Should we be concerned about accessory mandibular foramina and canals? A cone-beam computed tomography study
DOI:
https://doi.org/10.33448/rsd-v12i8.42950Keywords:
Mandible; Anatomic variation; Cone-Beam Computed Tomography.Abstract
Objective: Analyze the prevalence of mandibular accessory foramina and canals using cone-beam computed tomography (CBCT). Methodology: 136 mandibles divided into 10 predetermined areas were analyzed through CBCT looking for accessory foramina and canals. The Chi-square and Wilcoxon tests were used. Results: We found 1.316 accessory foramina, which 486 were accompanied by canals. 70.3% of accessory foramina were on the internal mandibular surface, most below the mylohyoid line and genial tubercles. The M1 area had the highest number of foramina, especially in the internal surface.
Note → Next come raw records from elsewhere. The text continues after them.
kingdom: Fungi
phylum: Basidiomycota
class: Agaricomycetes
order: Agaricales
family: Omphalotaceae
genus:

The right mandibular side revealed a significantly greater number of foramina when compared to the left side. The mean diameter of accessory foramina analyzed was 0.85mm. Most of the accessory canals were on the internal mandibular surface, with a longer average length when compared to external surface canals. Conclusion: Our study showed that more detailed studies of accessory mandibular foramina and canals should be carried out, since a high prevalence of these structures and they have not named or classified yet. Furthermore, procedures that reach the internal mandibular surface, especially the anterior region, may be more subject to complications, as well as failure of anesthetic blocks on the right side of the mandible.